A paz como prioridade

Pontificado, enfatiza o cardeal Secretário de Estado, do qual a paz foi um dos fios condutores, como afirma Falasca em seu prefácio ao livro: “Justamente a promoção da reconciliação e da fraternidade entre os povos, convidando à colaboração para a edificação, o aumento tão vulnerável da paz no mundo conturbado e a contenção dos nacionalismos, como no seio das nações a violência cega que só destrói e semeia apenas escombros, é – junto com o empenho ecumênico e inter-religioso, documentado pela agenda densa de audiências com os representantes das Igrejas não católicas – colocado como prioridade no discurso programático de João Paulo I”.

Seu olhar, que nos tempos bélicos de hoje parece profético sobre as feridas e os males do mundo, vem da fé do povo cristão ao qual Albino Luciani pertencia, disse Parolin em seu discurso em Ca’ Foscari. Em particular, ele recorda os numerosos apelos em favor da paz no Oriente Médio, principalmente o que foi feito no final do Angelus de 10 de setembro de 1978, no qual o Papa João Paulo “convidou os líderes de diferentes religiões a rezarem pela paz, citando também o Alcorão juntamente com as Sagradas Escrituras”.

Apoio às conversações de Camp David

A atividade de promoção da paz, ressalta o purpurado, se concretizou sobretudo por ocasião das conversações de paz que, de 5 a 17 de setembro, envolveram o presidente estadunidense Jimmy Carter, o presidente egípcio Anwar el Sadat e o primeiro-ministro israelense Menachem Begin em Camp David, em 1978. Luciani deu total apoio a essas conversações e, na audiência geral de 20 de setembro, aludindo com os fiéis os aplausos do Congresso estadunidense à citação de Carter das palavras de Jesus, “Bem-aventurados os pacificadores”, expressou o desejo “de que esses aplausos e essas palavras entrem nos corações de todos os cristãos, especialmente de nós, católicos, e nos tornem verdadeiramente agentes de paz e pacificadores”.

__Exercício 1__
Converta em uma lista JSON de strings, uma por linha e sem as linhas em branco, o trecho das linhas de dados abaixo que vai do início até a linha que contém "4. **Test:** Asegúrate", inclusive. Deixe as imagens fora da resposta.

__Fontes de documentos em texto simples__
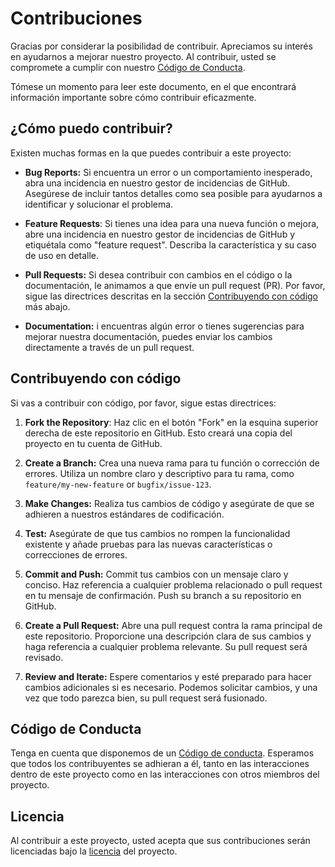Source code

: # Contribuciones

Gracias por considerar la posibilidad de contribuir. Apreciamos su interés en ayudarnos a mejorar nuestro proyecto. Al contribuir, usted se compromete a cumplir con nuestro [Código de Conducta](CODE_OF_CONDUCT.md).

Tómese un momento para leer este documento, en el que encontrará información importante sobre cómo contribuir eficazmente.

## ¿Cómo puedo contribuir?

Existen muchas formas en la que puedes contribuir a este proyecto:

- **Bug Reports:** Si encuentra un error o un comportamiento inesperado, abra una incidencia en nuestro gestor de incidencias de GitHub. Asegúrese de incluir tantos detalles como sea posible para ayudarnos a identificar y solucionar el problema.

- **Feature Requests**: Si tienes una idea para una nueva función o mejora, abre una incidencia en nuestro gestor de incidencias de GitHub y etiquétala como "feature request". Describa la característica y su caso de uso en detalle.

- **Pull Requests:** Si desea contribuir con cambios en el código o la documentación, le animamos a que envíe un pull request (PR). Por favor, sigue las directrices descritas en la sección [Contribuyendo con código](CONTRIBUTING.md) más abajo.

- **Documentation:** i encuentras algún error o tienes sugerencias para mejorar nuestra documentación, puedes enviar los cambios directamente a través de un pull request.

<!-- - **Community Engagement:**Ayude a responder preguntas y a interactuar con otros usuarios y colaboradores en nuestros Debates de GitHub (si corresponde). -->

## Contribuyendo con código

Si vas a contribuir con código, por favor, sigue estas directrices:

1. **Fork the Repository**: Haz clic en el botón "Fork" en la esquina superior derecha de este repositorio en GitHub. Esto creará una copia del proyecto en tu cuenta de GitHub.

2. **Create a Branch:** Crea una nueva rama para tu función o corrección de errores. Utiliza un nombre claro y descriptivo para tu rama, como `feature/my-new-feature` or `bugfix/issue-123`.

3. **Make Changes:** Realiza tus cambios de código y asegúrate de que se adhieren a nuestros estándares de codificación.

4. **Test:** Asegúrate de que tus cambios no rompen la funcionalidad existente y añade pruebas para las nuevas características o correcciones de errores.

5. **Commit and Push:** Commit tus cambios con un mensaje claro y conciso. Haz referencia a cualquier problema relacionado o pull request en tu mensaje de confirmación. Push su branch a su repositorio en GitHub.

6. **Create a Pull Request:** Abre una pull request contra la rama principal de este repositorio. Proporcione una descripción clara de sus cambios y haga referencia a cualquier problema relevante. Su pull request será revisado.

7. **Review and Iterate:** Espere comentarios y esté preparado para hacer cambios adicionales si es necesario. Podemos solicitar cambios, y una vez que todo parezca bien, su pull request será fusionado.

## Código de Conducta

Tenga en cuenta que disponemos de un [Código de conducta](CODE_OF_CONDUCT). Esperamos que todos los contribuyentes se adhieran a él, tanto en las interacciones dentro de este proyecto como en las interacciones con otros miembros del proyecto.

## Licencia

Al contribuir a este proyecto, usted acepta que sus contribuciones serán licenciadas bajo la [licencia](LICENCIA.md) del proyecto.
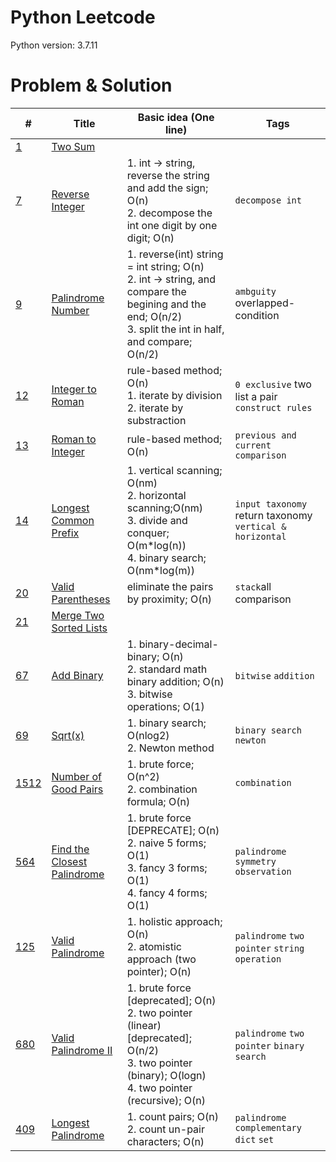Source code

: # Python Leetcode

Python version: 3.7.11

# Problem & Solution

| # | Title | Basic idea (One line) | Tags |
|---| ----- | -------- | --------------------- |
| [1](https://leetcode.com/problems/two-sum/) | [Two Sum](https://github.com/lowspace/leetcode/blob/main/code/1.%20Two%20Sum.ipynb) | |  |
| [7](https://leetcode.com/problems/reverse-integer/) | [Reverse Integer](https://github.com/lowspace/leetcode/blob/main/code/7.%20Reverse%20Integer.ipynb) |1. int -> string, reverse the string and add the sign; O(n) <br> 2. decompose the int one digit by one digit; O(n)|`decompose int`  |
| [9](https://leetcode.com/problems/palindrome-number/) | [Palindrome Number](https://github.com/lowspace/leetcode/blob/main/code/9.%20Palindrome%20Number.ipynb) |1. reverse(int) string = int string; O(n) <br> 2. int -> string, and compare the begining and the end; O(n/2) <br> 3. split the int in half, and compare; O(n/2)|`ambguity` overlapped-condition|
| [12](https://leetcode.com/problems/integer-to-roman/) | [Integer to Roman](https://github.com/lowspace/leetcode/blob/main/code/12.%20Integer%20to%20Roman.ipynb) | rule-based method; O(n) <br> 1. iterate by division <br> 2. iterate by substraction |`0 exclusive` two list a pair `construct rules`|
| [13](https://leetcode.com/problems/roman-to-integer/) | [Roman to Integer](https://github.com/lowspace/leetcode/blob/main/code/13.%20Roman%20to%20Integer.ipynb) | rule-based method; O(n)|`previous and current comparison`|
| [14](https://leetcode.com/problems/longest-common-prefix/) | [Longest Common Prefix](https://github.com/lowspace/leetcode/blob/main/code/14.%20Longest%20Common%20Prefix.ipynb) | 1. vertical scanning; O(nm) <br> 2. horizontal scanning;O(nm) <br> 3. divide and conquer; O(m\*log(n)) <br> 4. binary search; O(nm\*log(m)) | `input taxonomy` return taxonomy `vertical & horizontal`|
| [20](https://leetcode.com/problems/valid-parentheses/) | [Valid Parentheses](https://github.com/lowspace/leetcode/blob/main/code/20.%20Valid%20Parentheses.ipynb) | eliminate the pairs by proximity; O(n) | `stack`all comparison | 
| [21](https://leetcode.com/problems/merge-two-sorted-lists/) | [Merge Two Sorted Lists](https://github.com/lowspace/leetcode/blob/main/code/21.%20Merge%20Two%20Sorted%20Lists.ipynb) | | |
| [67](https://leetcode.com/problems/add-binary/) | [Add Binary](https://github.com/lowspace/leetcode/blob/main/code/67.%20Add%20Binary.ipynb) | 1. binary-decimal-binary; O(n) <br> 2. standard math binary addition; O(n) 3. bitwise operations; O(1)|`bitwise` `addition` |
| [69](https://leetcode.com/problems/sqrtx/) | [Sqrt(x)](https://github.com/lowspace/leetcode/blob/main/code/69.%20Sqrt(x).ipynb) | 1. binary search; O(nlog2) <br> 2. Newton method|`binary search` `newton`|
| [1512](https://leetcode.com/problems/number-of-good-pairs/) | [Number of Good Pairs](https://github.com/lowspace/leetcode/blob/main/code/1512.%20Number%20of%20Good%20Pairs.ipynb) | 1. brute force; O(n^2) <br> 2. combination formula; O(n)|`combination`|
| [564](https://leetcode.com/problems/find-the-closest-palindrome/submissions/) | [Find the Closest Palindrome](https://github.com/lowspace/leetcode/blob/main/code/564.%20Find%20the%20Closest%20Palindrome) | 1. brute force [DEPRECATE]; O(n) <br> 2. naive 5 forms; O(1) <br> 3. fancy 3 forms; O(1) <br> 4. fancy 4 forms; O(1)|`palindrome` `symmetry` `observation`|
| [125](https://leetcode.com/problems/valid-palindrome) | [Valid Palindrome](https://github.com/lowspace/leetcode/blob/main/code/125.%20Valid%20Palindrome.ipynb) | 1. holistic approach; O(n) <br> 2. atomistic approach (two pointer); O(n) | `palindrome` `two pointer` `string operation` |
| [680](https://leetcode.com/problems/valid-palindrome-ii) | [Valid Palindrome II](https://github.com/lowspace/leetcode/blob/main/code/680.%20Valid%20Palindrome%20II.ipynb) | 1. brute force [deprecated]; O(n) <br> 2. two pointer (linear) <br> [deprecated]; O(n/2) <br> 3. two pointer (binary); O(logn) <br> 4. two pointer (recursive); O(n) | `palindrome` `two pointer` `binary search` |
| [409](https://leetcode.com/problems/longest-palindrome) | [Longest Palindrome](https://github.com/lowspace/leetcode/blob/main/code/409.%20Longest%20Palindrome.ipynb) | 1. count pairs; O(n) <br> 2. count un-pair characters; O(n) | `palindrome` `complementary` `dict` `set` |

__Exercício 2__
No texto sobre a paz no pontificado de João Paulo I, de onde vem o olhar de Luciani sobre as feridas e os males do mundo, segundo Parolin?

__Saída 1__
[
  "Source code",
  ": # Contribuciones",
  "Gracias por considerar la posibilidad de contribuir. Apreciamos su interés en ayudarnos a mejorar nuestro proyecto. Al contribuir, usted se compromete a cumplir con nuestro [Código de Conducta](CODE_OF_CONDUCT.md).",
  "Tómese un momento para leer este documento, en el que encontrará información importante sobre cómo contribuir eficazmente.",
  "## ¿Cómo puedo contribuir?",
  "Existen muchas formas en la que puedes contribuir a este proyecto:",
  "- **Bug Reports:** Si encuentra un error o un comportamiento inesperado, abra una incidencia en nuestro gestor de incidencias de GitHub. Asegúrese de incluir tantos detalles como sea posible para ayudarnos a identificar y solucionar el problema.",
  "- **Feature Requests**: Si tienes una idea para una nueva función o mejora, abre una incidencia en nuestro gestor de incidencias de GitHub y etiquétala como \"feature request\". Describa la característica y su caso de uso en detalle.",
  "- **Pull Requests:** Si desea contribuir con cambios en el código o la documentación, le animamos a que envíe un pull request (PR). Por favor, sigue las directrices descritas en la sección [Contribuyendo con código](CONTRIBUTING.md) más abajo.",
  "- **Documentation:** i encuentras algún error o tienes sugerencias para mejorar nuestra documentación, puedes enviar los cambios directamente a través de un pull request.",
  "<!-- - **Community Engagement:**Ayude a responder preguntas y a interactuar con otros usuarios y colaboradores en nuestros Debates de GitHub (si corresponde). -->",
  "## Contribuyendo con código",
  "Si vas a contribuir con código, por favor, sigue estas directrices:",
  "1. **Fork the Repository**: Haz clic en el botón \"Fork\" en la esquina superior derecha de este repositorio en GitHub. Esto creará una copia del proyecto en tu cuenta de GitHub.",
  "2. **Create a Branch:** Crea una nueva rama para tu función o corrección de errores. Utiliza un nombre claro y descriptivo para tu rama, como `feature/my-new-feature` or `bugfix/issue-123`.",
  "3. **Make Changes:** Realiza tus cambios de código y asegúrate de que se adhieren a nuestros estándares de codificación.",
  "4. **Test:** Asegúrate de que tus cambios no rompen la funcionalidad existente y añade pruebas para las nuevas características o correcciones de errores."
]

__Saída 2__
Segundo Parolin, esse olhar, que nos tempos bélicos de hoje parece profético, vem da fé do povo cristão ao qual Albino Luciani pertencia.